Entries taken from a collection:
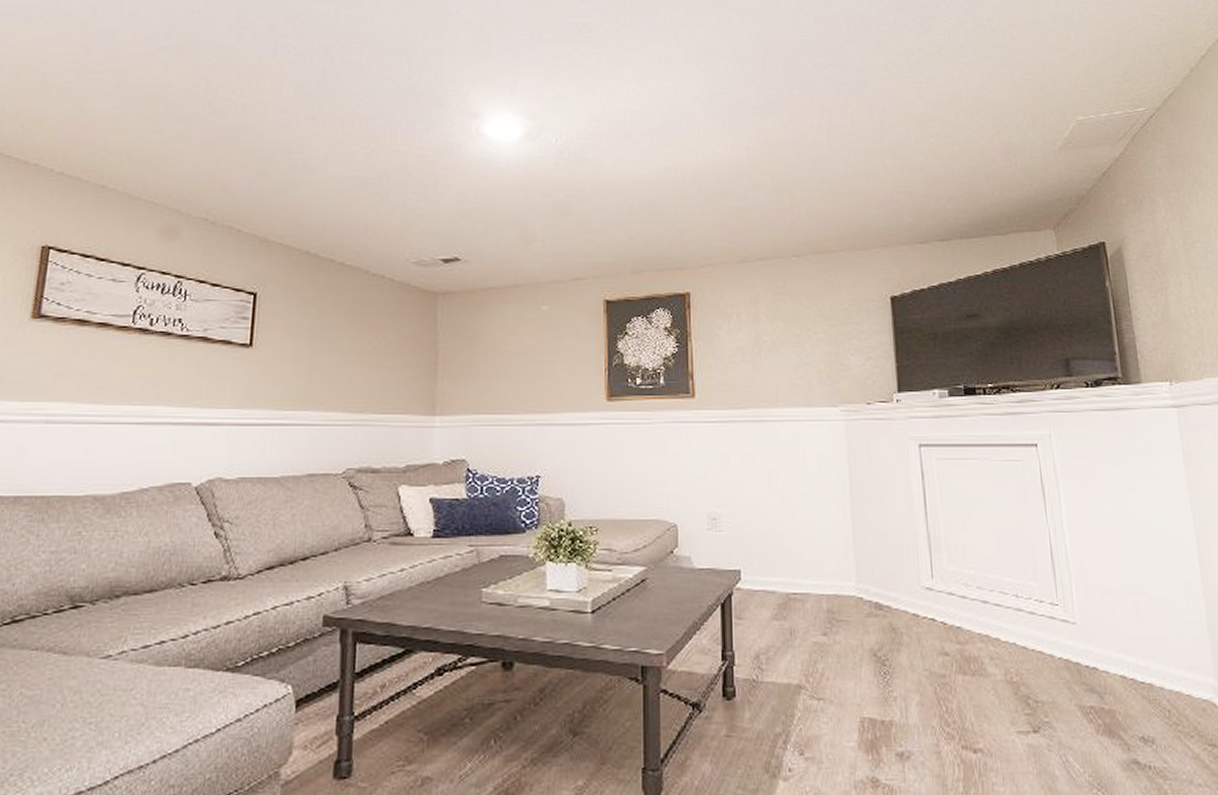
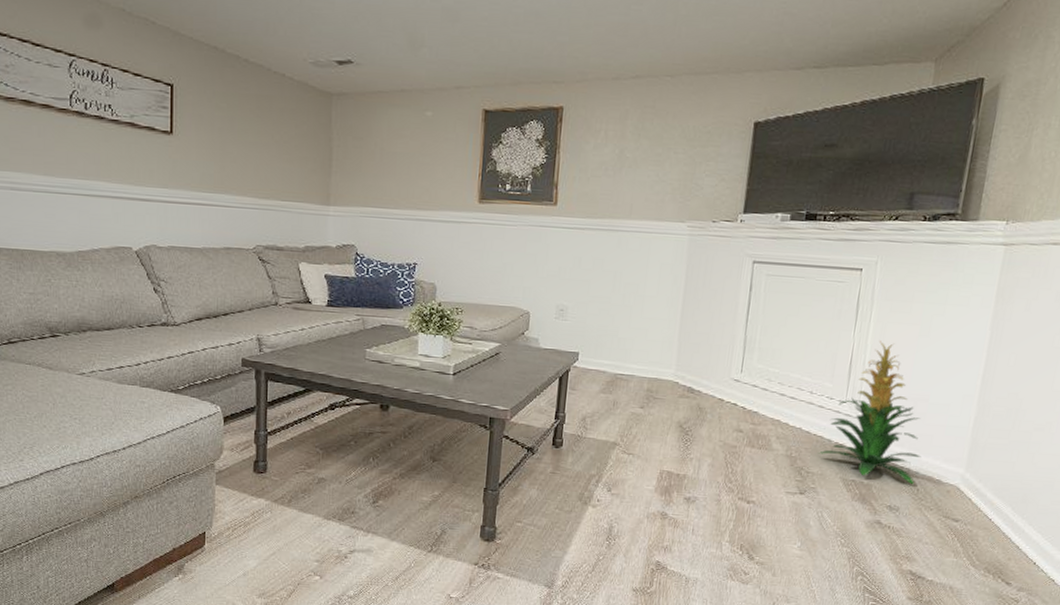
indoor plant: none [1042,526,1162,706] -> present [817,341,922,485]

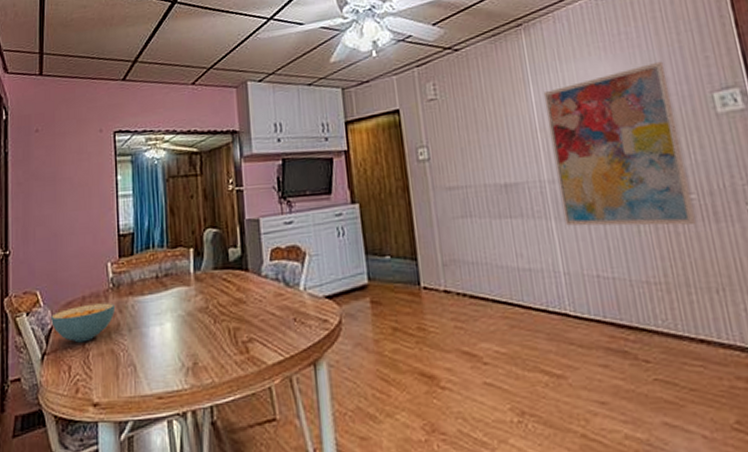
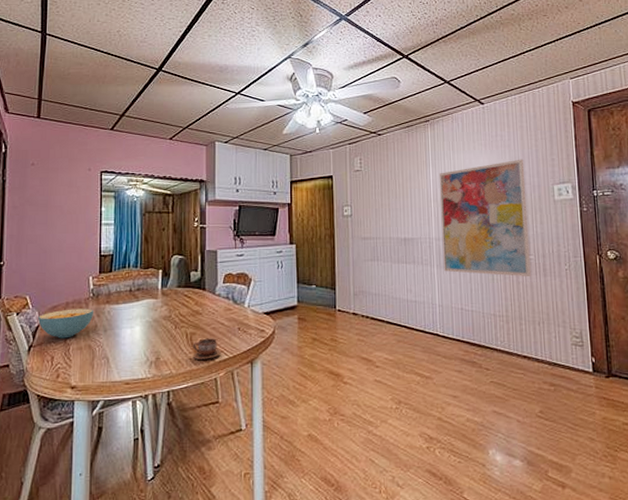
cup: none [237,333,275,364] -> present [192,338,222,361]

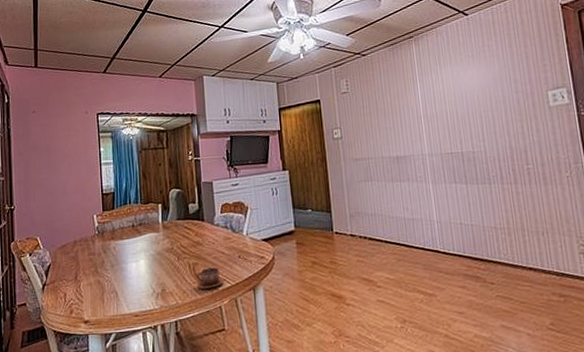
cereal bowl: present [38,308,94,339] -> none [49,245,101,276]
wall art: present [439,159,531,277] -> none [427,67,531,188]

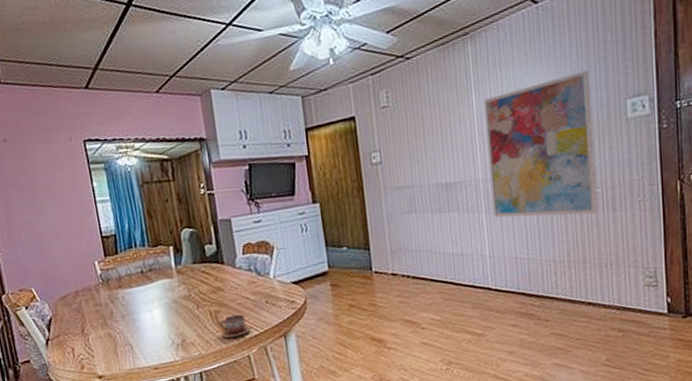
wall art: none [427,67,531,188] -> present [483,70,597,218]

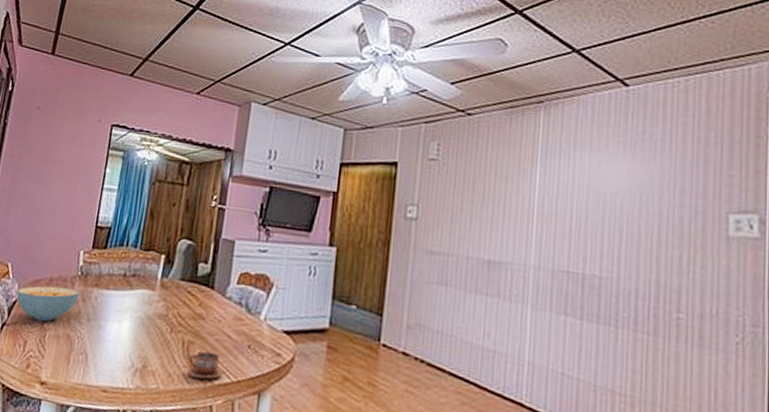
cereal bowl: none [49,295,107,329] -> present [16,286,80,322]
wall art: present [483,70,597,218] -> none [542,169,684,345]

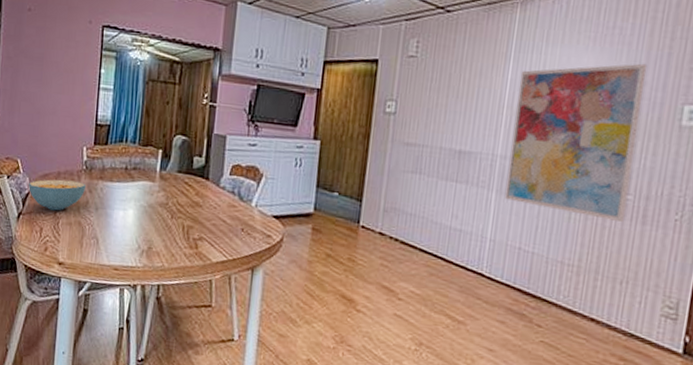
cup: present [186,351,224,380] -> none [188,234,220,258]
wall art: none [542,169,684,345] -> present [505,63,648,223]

**Problem requirements:** Copy exactly the lines that begin at the one containing "wall art: none [427,67,531,188]" and end at the last line of the records, both included, omitting the pictures.

**Task response:**
wall art: none [427,67,531,188] -> present [483,70,597,218]

cereal bowl: none [49,295,107,329] -> present [16,286,80,322]
wall art: present [483,70,597,218] -> none [542,169,684,345]

cup: present [186,351,224,380] -> none [188,234,220,258]
wall art: none [542,169,684,345] -> present [505,63,648,223]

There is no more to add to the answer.